Dal settembre 1913 dirige il settimanale diocesano “Gazzetta d’Alba” e si dedica a tempo pieno all’apostolato della stampa: dalla parrocchia «territoriale» alla parrocchia «di carta». Per don Alberione la proposta di fede deve essere indirizzata a mente, cuore e volontà della persona, ma è pionieristica l’equivalenza tra la «predicazione orale» e la «predicazione scritta». Per lui la stampa e i media non sono dei «mezzi» a servizio di altro o dei «sussidi» di appoggio, ma una «forma differente e completa» di evangelizzazione, una «nuova evangelizzazione». È comprensibile allora la sua gioia quando il Concilio Vaticano II, di cui è «perito», il 4 dicembre 1963 approva il decreto «Inter mirifica» sui media.
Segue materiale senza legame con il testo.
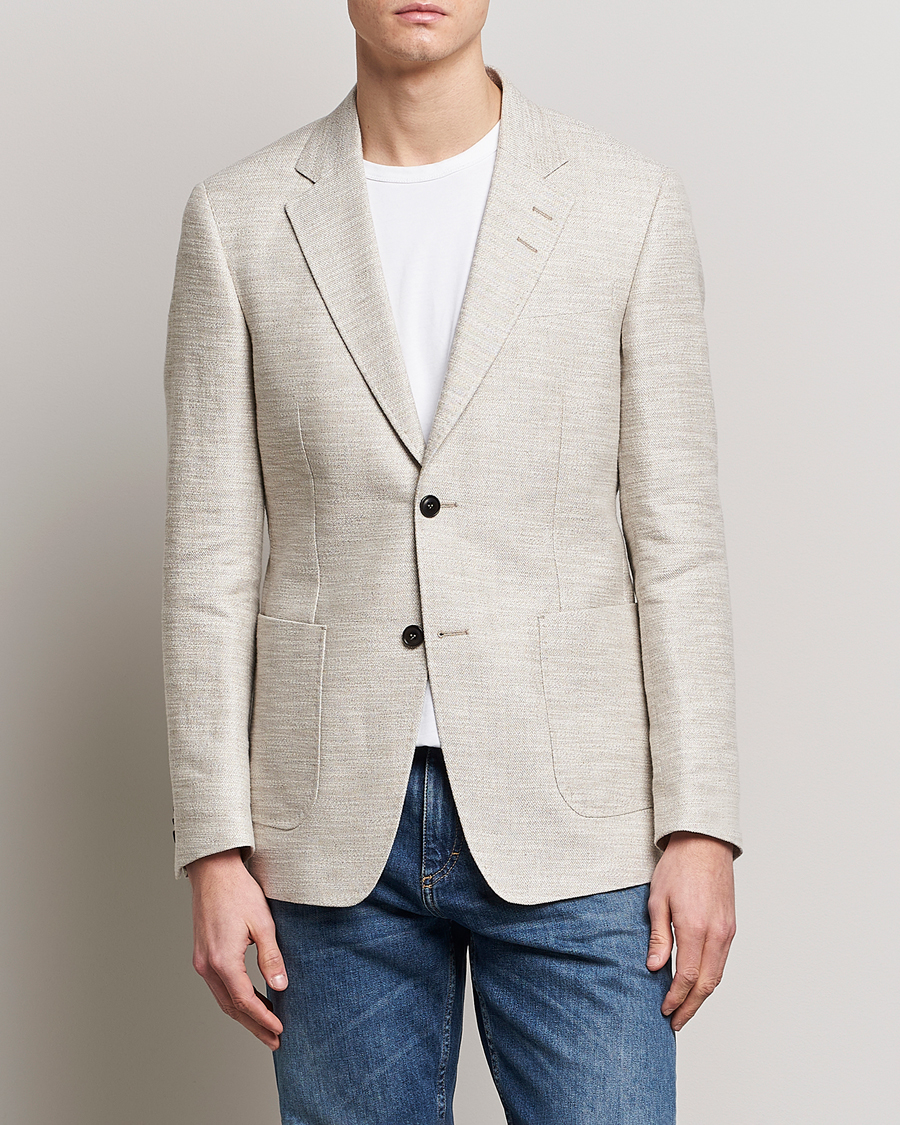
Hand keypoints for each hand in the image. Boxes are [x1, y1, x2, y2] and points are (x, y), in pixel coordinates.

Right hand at [186, 849, 288, 1048]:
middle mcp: (207, 965)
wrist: (213, 871)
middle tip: (275, 1040)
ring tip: (265, 1027)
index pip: (244, 1001)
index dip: (263, 1019)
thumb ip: (271, 958)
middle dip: (254, 1026)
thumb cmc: (239, 892)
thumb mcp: (263, 923)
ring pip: (223, 999)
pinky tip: (249, 1001)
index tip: (279, 1031)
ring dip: (243, 1015)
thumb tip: (280, 987)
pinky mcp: (202, 954)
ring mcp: (201, 961)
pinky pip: (218, 986)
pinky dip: (234, 999)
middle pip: (231, 1007)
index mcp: (222, 960)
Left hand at [646, 831, 736, 1030]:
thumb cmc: (677, 867)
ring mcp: (727, 930)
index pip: (686, 976)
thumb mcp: (657, 899)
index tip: (664, 1009)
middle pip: (707, 984)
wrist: (704, 843)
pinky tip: (698, 984)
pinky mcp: (731, 926)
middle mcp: (716, 933)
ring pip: (718, 975)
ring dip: (702, 996)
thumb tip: (654, 968)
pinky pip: (722, 960)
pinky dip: (711, 978)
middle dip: (691, 1006)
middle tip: (675, 1021)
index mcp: (695, 927)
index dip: (675, 997)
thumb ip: (658, 936)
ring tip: (685, 1009)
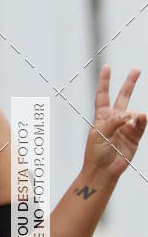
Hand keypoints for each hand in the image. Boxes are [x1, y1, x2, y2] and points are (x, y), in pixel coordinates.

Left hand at [84, 66, 146, 180]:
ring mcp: (126, 126)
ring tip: (129, 122)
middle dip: (130, 83)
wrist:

Fonda un «impero mediatico» a servizio del Regno di Dio con taglio manageriale e professionale: giornali, libri, cinema (Sampaolofilm), fumetti, audiovisivi, dischi, radio, televisioni, cassette, Internet, multimedia diffusi in 28 Paesi. Umile precursore dei tempi, ha una solida spiritualità «alla piemontese». L’«editore di Dio» è convinto della necessità di far conoscere la Bibbia al popolo: in cinque anni (1961-1966) la San Paolo ne stampa e diffonde 2.258.000 copie e l’impegno per la diffusione della Bibbia continua.

Dice: «La macchina da stampa, il microfono, lo schermo sono il nostro pulpito; la tipografia, la sala di produzione, di proiezione e di trasmissione è la nostra chiesa. La nuova forma di missione non è affare da dilettanti ma da veri apostoli. Occorre un linguaggio accessibile al popolo: non basta una scienza mediocre, al contrario occorre una scienza maggiore e la capacità specifica per comunicarla a tutti con chiarezza».

Muore a 87 anni a Roma il 26 novembre 1971 confortato da Paolo VI che il 28 giugno 1969 lo aveva elogiato pubblicamente: «Eccolo: umile, silenzioso, instancabile, sempre vigile, sempre raccolto nei suoi pensieri, che corrono dalla preghiera all’opera, sempre intento a scrutare i “segni dei tempi”, cioè le più geniali forme di arrivare alle anime, don Alberione ha dato alla Chiesa nuovi strumenti per esprimersi, nuovi mezzi per dare vigore e ampiezza al suo apostolato, nuova capacità e coscienza della validità e della possibilità della sua missione nel mondo moderno e con i mezzi moderni». Giovanni Paolo II lo beatifica il 27 aprile 2003. La sua festa liturgica è il 26 novembre.